English devolution: Government urged 'don't forget Hull'
George Osborne's English devolution aspirations place the focus largely on Greater Manchester, the heart of the so-called Northern Powerhouse. But there is another city determined not to be left behind.
Home to more than 250,000 people, Kingston upon Hull is readying itself to become UK City of Culture in 2017.
Government ministers who awarded the accolade said Hull made a "compelling case" as "a city coming out of the shadows".
But Hull's council leader wants government recognition of the area to go further.
"We've been banging the drum for Hull for the last few years," Labour's Stephen Brady told the BBC.
"My message is, yes to Manchester and Leeds, but don't forget great cities like Hull.
"The Humber is the largest port complex in the country and the fourth largest in Europe and we continue to get forgotten about in the Northern Powerhouse, rail electrification etc. and it's not good enough."
- Christened Kingston upon Hull by King Edward I in 1299, the city is located in the ceremonial county of the East Riding of Yorkshire, where the River Hull meets the Humber estuary
- One of Hull's pubs is believed to have played a key role in the start of the English Civil War in 1642. In a room in Ye Olde White Harte, the decision was taken to refuse Charles I entry to the town, sparking the first siege of Hull
- Hull is the only UK city with its own independent telephone network company. Unlike their more common red counterparts, the city's distinctive cream telephone boxes are not emblazoned with a crown
- The city is the birthplace of politician William Wilberforce, a leader of the movement to abolish the slave trade. Poet Philip Larkin also made the city his home
- Musically, the city has been home to a number of high-profile artists including Paul Heaton of The Beautiful South, Fatboy Slim and David Bowie's guitarist Mick Ronson
- BBC News compiled this guide to the Hull dialect in 2005, as well as a list of 10 things you might not know about the city
Greater Manchester, a "blueprint" for other cities according to Mr Osborne, will elect a mayor and have control over an additional £2bn of public money.
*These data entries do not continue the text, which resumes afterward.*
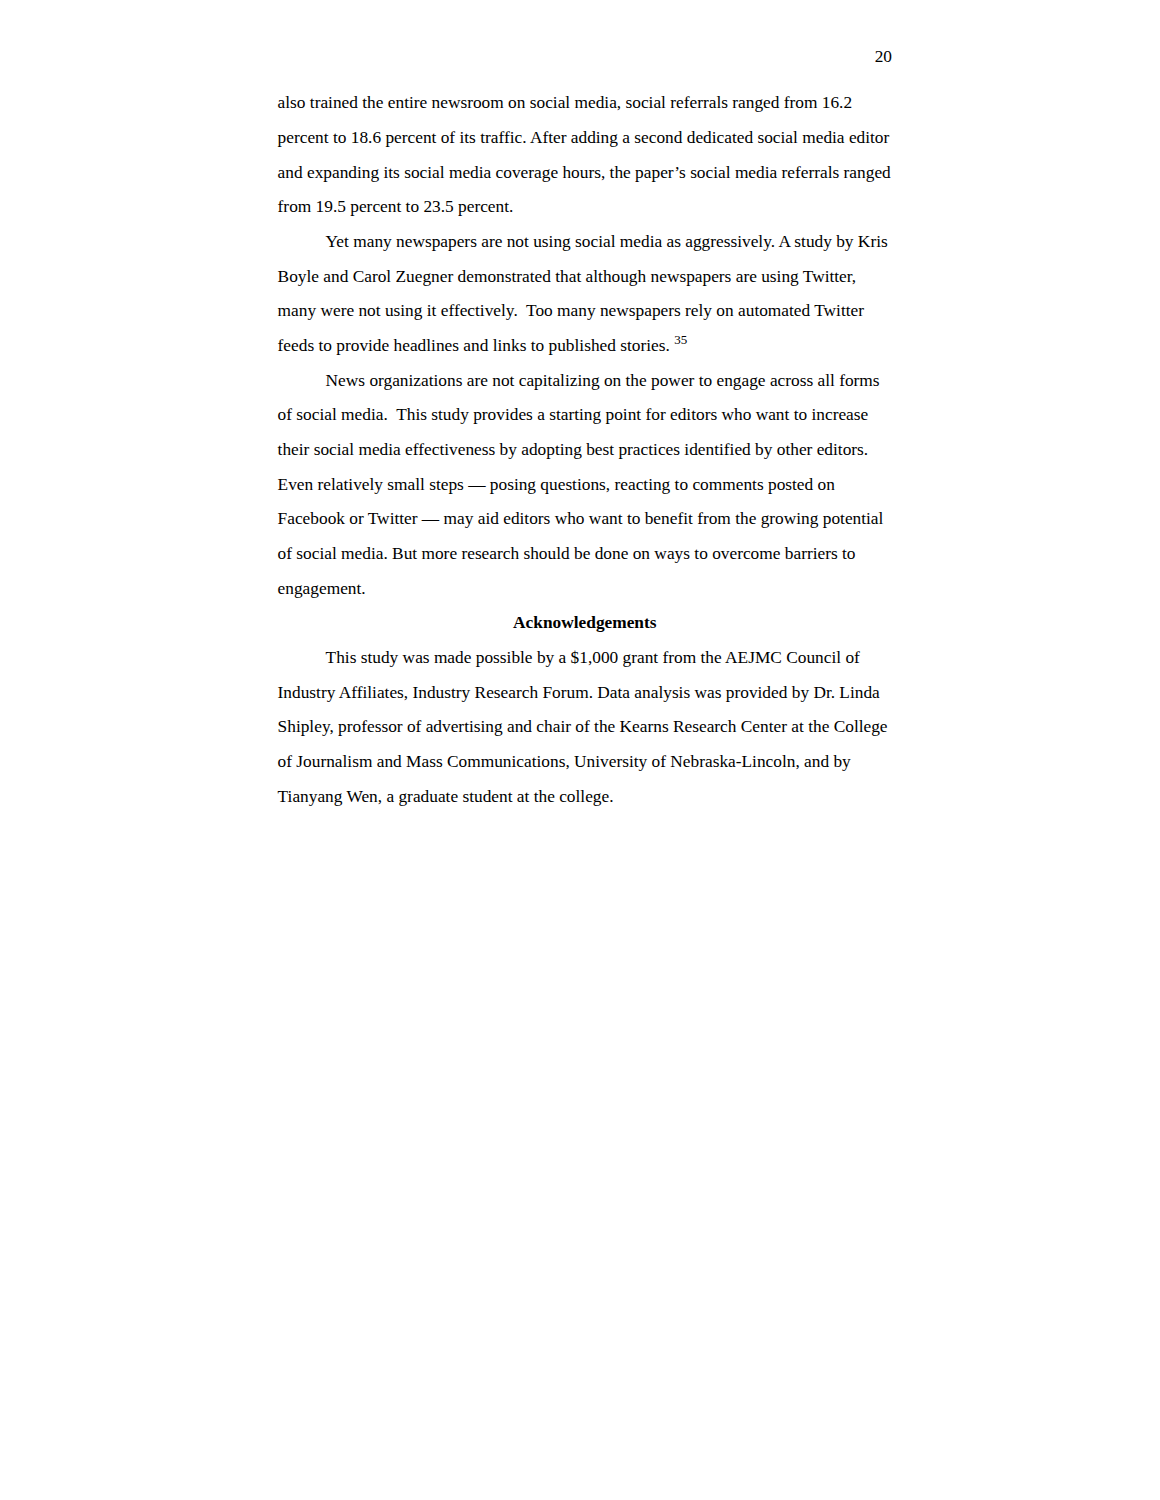20
also trained the entire newsroom on social media, social referrals ranged from 16.2 percent to 18.6 percent of its traffic. After adding a second dedicated social media editor and expanding its social media coverage hours, the paper’s social media referrals ranged from 19.5 percent to 23.5 percent.
Yet many newspapers are not using social media as aggressively. A study by Kris Boyle and Carol Zuegner demonstrated that although newspapers are using Twitter, many were not using it effectively. Too many newspapers rely on automated Twitter feeds to provide headlines and links to published stories. 35
News organizations are not capitalizing on the power to engage across all forms of social media. This study provides a starting point for editors who want to increase their social media effectiveness by adopting best practices identified by other editors. Even relatively small steps — posing questions, reacting to comments posted on Facebook or Twitter — may aid editors who want to benefit from the growing potential of social media. But more research should be done on ways to overcome barriers to engagement.
Acknowledgements
This study was made possible by a $1,000 grant from the AEJMC Council of Industry Affiliates, Industry Research Forum. Data analysis was provided by Dr. Linda Shipley, professor of advertising and chair of the Kearns Research Center at the College of Journalism and Mass Communications, University of Nebraska-Lincoln, and by Tianyang Wen, a graduate student at the college.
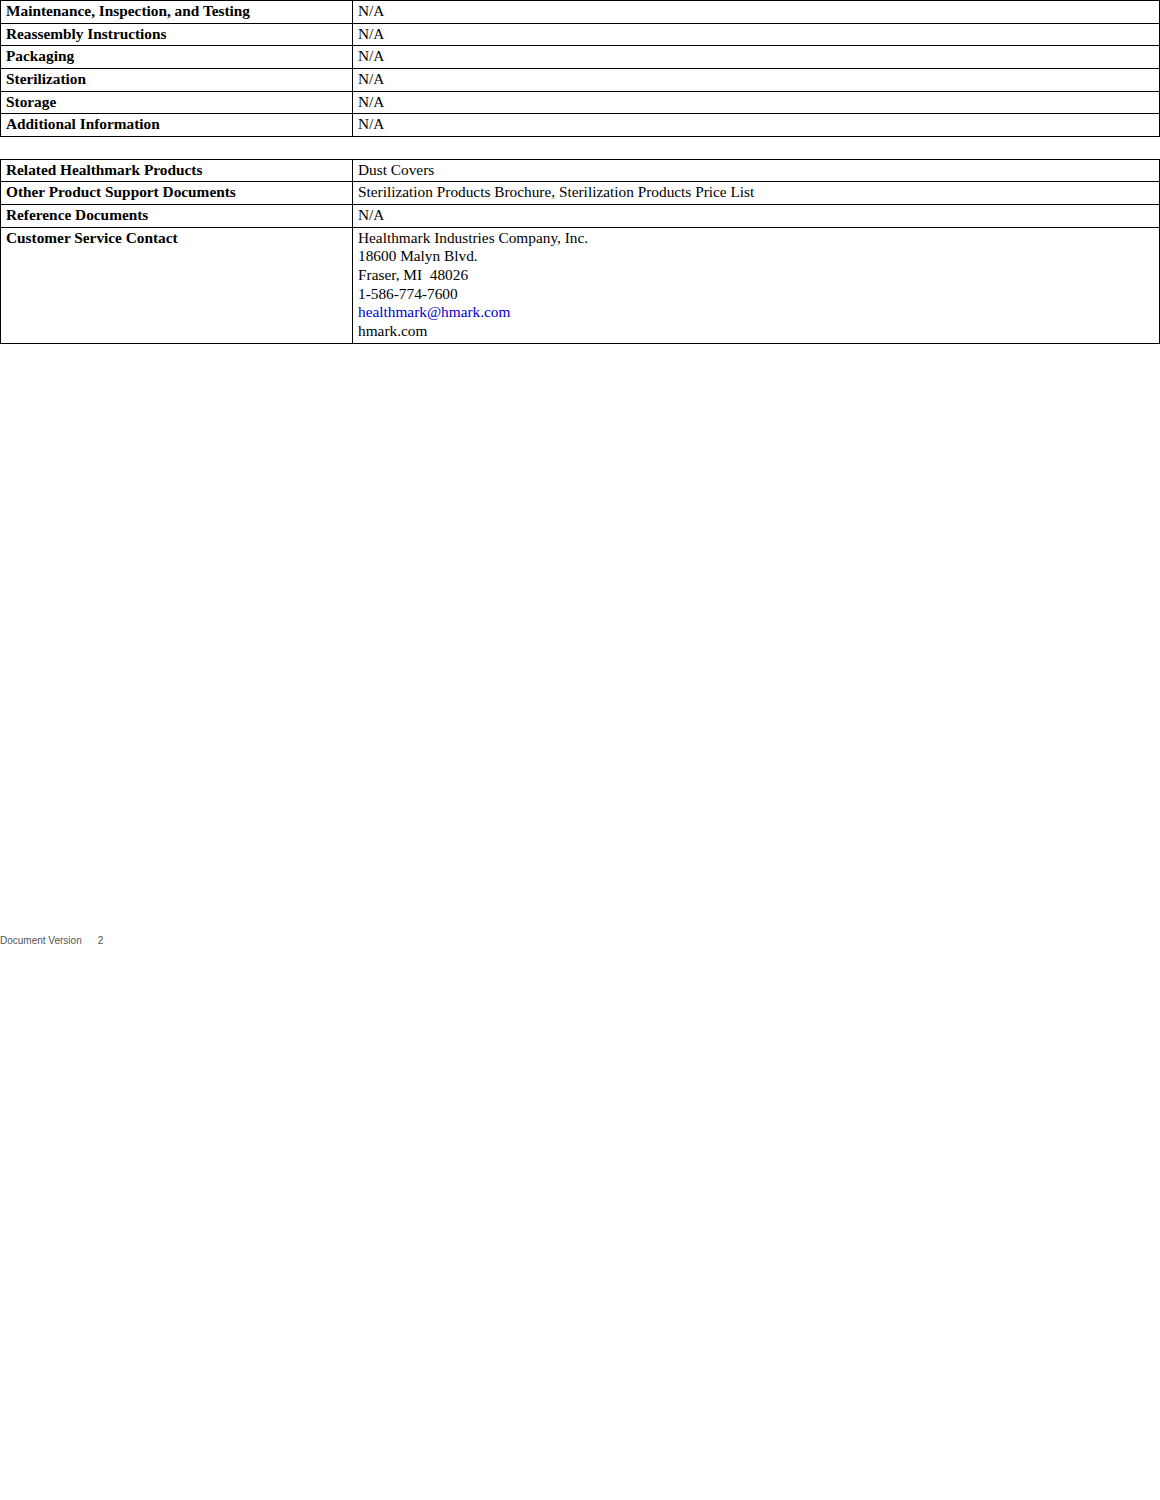| Maintenance, Inspection, and Testing | N/A |
| Reassembly Instructions | N/A |
| Packaging | N/A |
| Sterilization | N/A |
| Storage | N/A |
| Additional Information | N/A |
| Related Healthmark Products | Dust Covers |
| Other Product Support Documents | Sterilization Products Brochure, Sterilization Products Price List |
| Reference Documents | N/A |
| Customer Service Contact | Healthmark Industries Company, Inc. 18600 Malyn Blvd. Fraser, MI 48026 1-586-774-7600 healthmark@hmark.com hmark.com |
Document Version 2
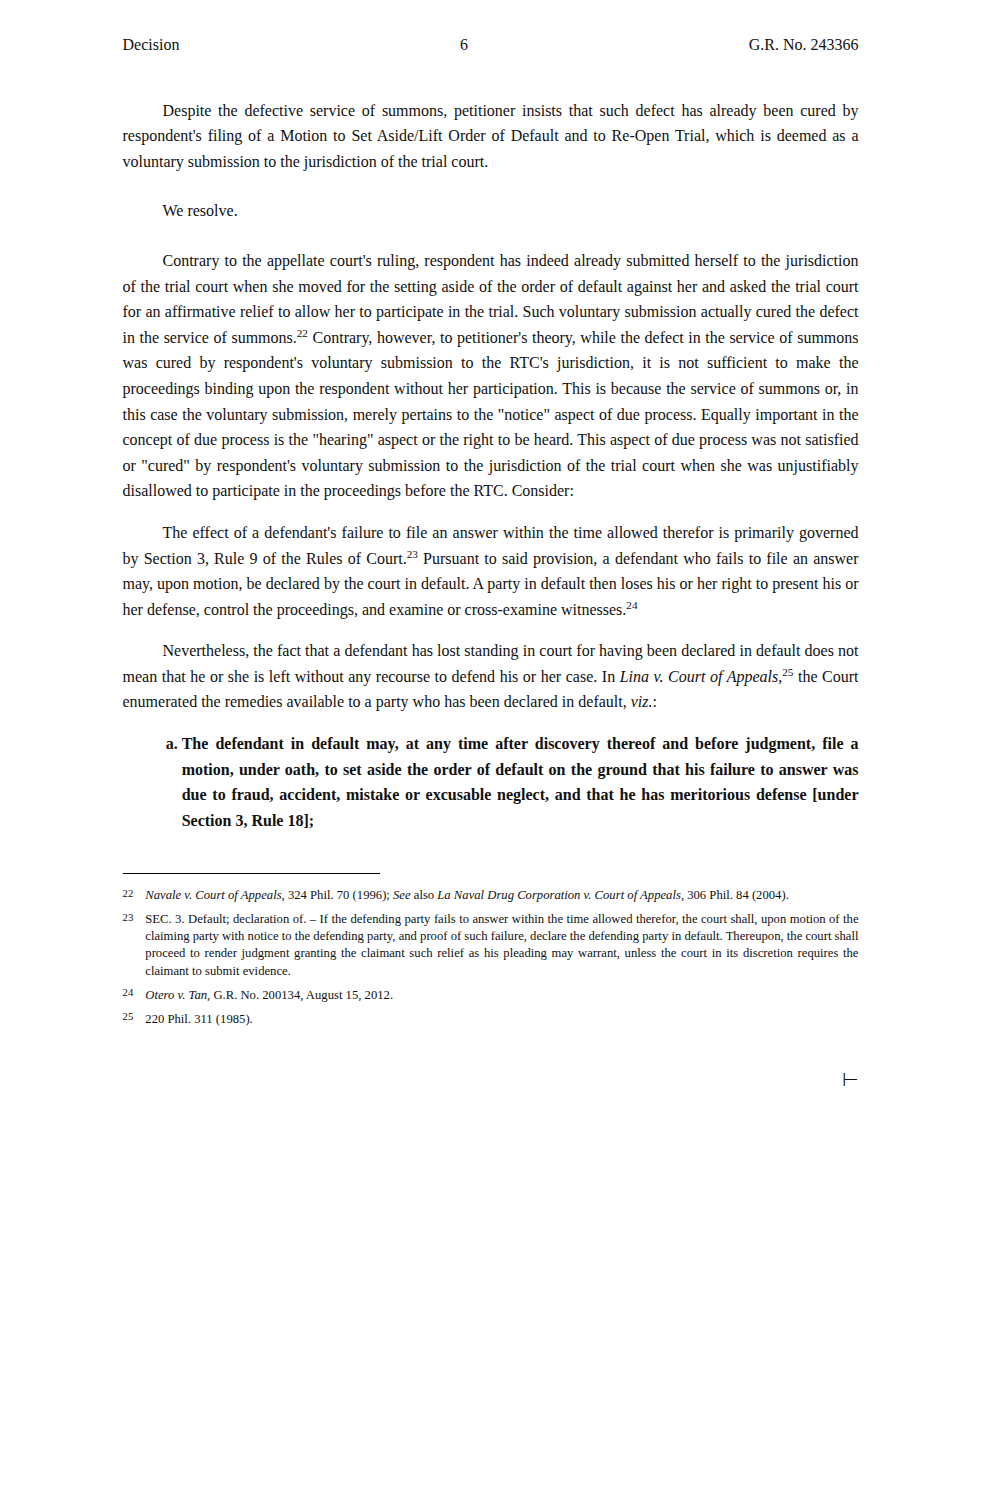Decision 6 G.R. No. 243366
Despite the defective service of summons, petitioner insists that such defect has already been cured by respondent's filing of a Motion to Set Aside/Lift Order of Default and to Re-Open Trial, which is deemed as a voluntary submission to the jurisdiction of the trial court.
We resolve.
Contrary to the appellate court's ruling, respondent has indeed already submitted herself to the jurisdiction of the trial court when she moved for the setting aside of the order of default against her and asked the trial court for an affirmative relief to allow her to participate in the trial. Such voluntary submission actually cured the defect in the service of summons.22 Contrary, however, to petitioner's theory, while the defect in the service of summons was cured by respondent's voluntary submission to the RTC's jurisdiction, it is not sufficient to make the proceedings binding upon the respondent without her participation. This is because the service of summons or, in this case the voluntary submission, merely pertains to the "notice" aspect of due process. Equally important in the concept of due process is the "hearing" aspect or the right to be heard. This aspect of due process was not satisfied or "cured" by respondent's voluntary submission to the jurisdiction of the trial court when she was unjustifiably disallowed to participate in the proceedings before the RTC. Consider:
The effect of a defendant's failure to file an answer within the time allowed therefor is primarily governed by Section 3, Rule 9 of the Rules of Court.23 Pursuant to said provision, a defendant who fails to file an answer may, upon motion, be declared by the court in default. A party in default then loses his or her right to present his or her defense, control the proceedings, and examine or cross-examine witnesses.24
Nevertheless, the fact that a defendant has lost standing in court for having been declared in default does not mean that he or she is left without any recourse to defend his or her case. In Lina v. Court of Appeals,25 the Court enumerated the remedies available to a party who has been declared in default, viz.:
The defendant in default may, at any time after discovery thereof and before judgment, file a motion, under oath, to set aside the order of default on the ground that his failure to answer was due to fraud, accident, mistake or excusable neglect, and that he has meritorious defense [under Section 3, Rule 18];
22 Navale v. Court of Appeals, 324 Phil. 70 (1996); See also La Naval Drug Corporation v. Court of Appeals, 306 Phil. 84 (2004).
23 SEC. 3. Default; declaration of. – If the defending party fails to answer within the time allowed therefor, the court shall, upon motion of the claiming party with notice to the defending party, and proof of such failure, declare the defending party in default. Thereupon, the court shall proceed to render judgment granting the claimant such relief as his pleading may warrant, unless the court in its discretion requires the claimant to submit evidence.
24 Otero v. Tan, G.R. No. 200134, August 15, 2012.
25220 Phil. 311 (1985).
⊢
The area's 10 council leaders will work with the new mayor and make decisions about housing, transport, planning and policing.
Speaking to BBC Radio 5 Live, the new communities and local government secretary Greg Clark described the move as a "big breakthrough".
"Decisions about Hull and about Manchester, Leeds or Birmingham should be made by the people of those great cities who know and love their area, rather than troop up to London and plead for crumbs from the table," he said.
Mr Brady said he welcomed the plans, which will formally proposed as a "Cities Devolution bill" in the Queen's Speech later this month.
He was critical of the amount of time his city council had spent "putting bids together to civil servants in London" in the past.
"It seems to me it's all cap in hand, when other areas of the country can get that just by saying they're going to leave the union," he said.
"What we in Yorkshire say is 'no'. We want exactly the same as what's happening in Scotland."